> SELECTED EXCERPT:
<<<<

The choice of λ_T is quite empirical, but λ_T ≪ λ_t is always required and λ_T has therefore to be adjusted according to the line broadening. In the limit λ_T → λ_th, where the chosen threshold approaches the Balmer limit, the error arising from the approximation in Eq. (10) drops to zero, but the number of lines for which the Einstein coefficient has to be explicitly computed increases drastically. Moreover, close to the limit λ_th, both below and above it, numerical evaluation at finite precision of the Einstein B coefficients is troublesome (see e.g. Morabito et al. 2014). For simplicity, in the present work, we explicitly compute the Einstein B coefficients inside a safe range (for 1000 bound-bound transitions and 300 bound-free transitions) and interpolate its values for transitions closer to the limit. More precisely, we interpolate the values of ${\mathcal{N}}_{\text{b}}(\epsilon )B(nl\to n_u{l}_u)$ together with those of ${\mathcal{N}}_{\text{f}}(\epsilon )B(nl\to \epsilon l_f)$, since we know, according to Eq. (35), that they match at the Balmer limit. The evaluation of the Einstein B coefficients is illustrated in blue in Fig. 2.

The wavelength range in which we perform the numerical calculation of the total cross-section is finally split into three sub-domains, represented in green in Fig. 2: λ < λ₋, for which Eq. (12) is used; λ₋≤ λ < λ₊, for which either Eq. (11) or Eq. (12) are used, but the Einstein B coefficients have interpolated and resampled values; and λ ≥ λ₊, for which the sum in Eq. (8) is truncated. The truncated part includes a total of 5000 bound-bound transitions, most of which were computed with the interpolated B coefficients, and the remainder of the sum is approximated using Eq. (10), in which all B coefficients are interpolated (SR). This is schematically represented by the red domains in Fig. 2.

We notethat for λ < λ_th, the total cross-section varies very slowly, so that the choice of λ₋ is not really important as the interpolation between λ₋ and λ_th will provide accurate results. However, λ_T should be chosen as close as possible to λ_th and should satisfy both λ_T ≪ λ_t and λ_T ≪ λ₊ to obtain an accurate total cross-section, requiring an explicit computation of a large number of lines. The considered 1000 bound-bound transitions with the Einstein B coefficients computed explicitly is not sufficient, and additional transitions (till n_u = 5000, corresponding to λ_T) are considered using the interpolated Einstein B coefficients.

For line transitions to a higher level with quantum number n_u above the n_u = 81 threshold, the natural broadening of the lines is extrapolated. Below that threshold, the natural broadening is explicitly computed using Eq. (6.59b) in Landi Degl’Innocenti & Landolfi (2004) (see Fig. 3): $$\Gamma =\frac{{\gamma }_{\text{l}}+{\gamma }_{\text{u}}}{4\pi },$$(47)

>>>>

> STORED DATA:
<<<<

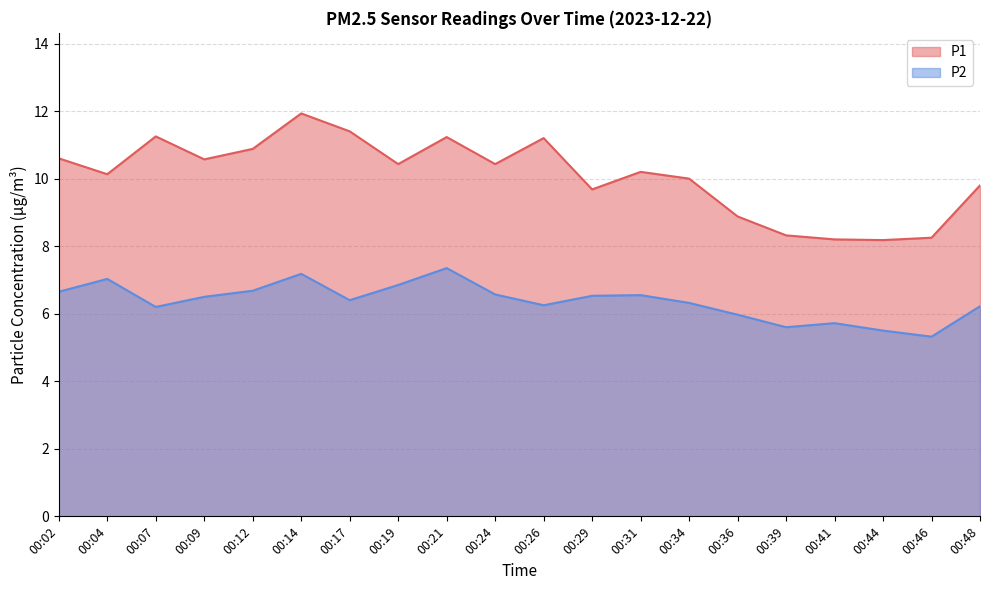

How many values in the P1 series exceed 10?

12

>>>>
<<<<

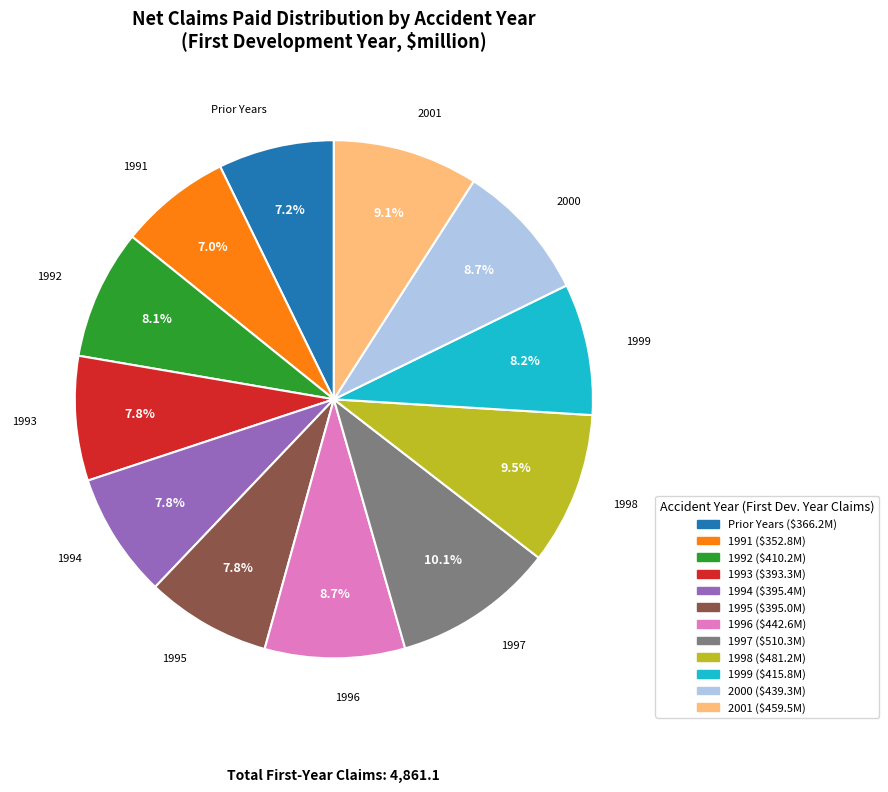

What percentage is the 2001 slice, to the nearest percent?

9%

>>>>

> QUESTIONS:
1. In the excerpt on computing the total cross-section, above what value of n_u is the natural broadening of the lines extrapolated rather than explicitly computed?
2. Resume the excerpt on computing the total cross-section, picking up right after Eq. (47).

> WRITTEN RESPONSES:
1. Above n_u = 81.

2.
where γ_l and γ_u are the inverse lifetimes of the lower and upper levels. The inverse lifetimes are given by the effective Einstein A coefficients, which are computed using Eq. (63.8) in Bethe & Salpeter (1957) and the usual relations between the Einstein A and B coefficients. Above n_u = 81, the extrapolation is carried out by fitting a (semi-empirical) power law γ_u(n) ~ an^−b.

Figure 1 was produced using the methods described above. It is not to be directly compared to a realistic plasma, but it exhibits some characteristic features that are expected to be found in observations as well. First of all, no discontinuity is found anywhere, and in particular, nothing special occurs at the Balmer limit. However, the lower envelope of the spectral lines, interpreted as the “continuum”, quickly drops to lower cross-sections. On a spectrum exhibiting a wider range of wavelengths, it would almost appear as a “jump”.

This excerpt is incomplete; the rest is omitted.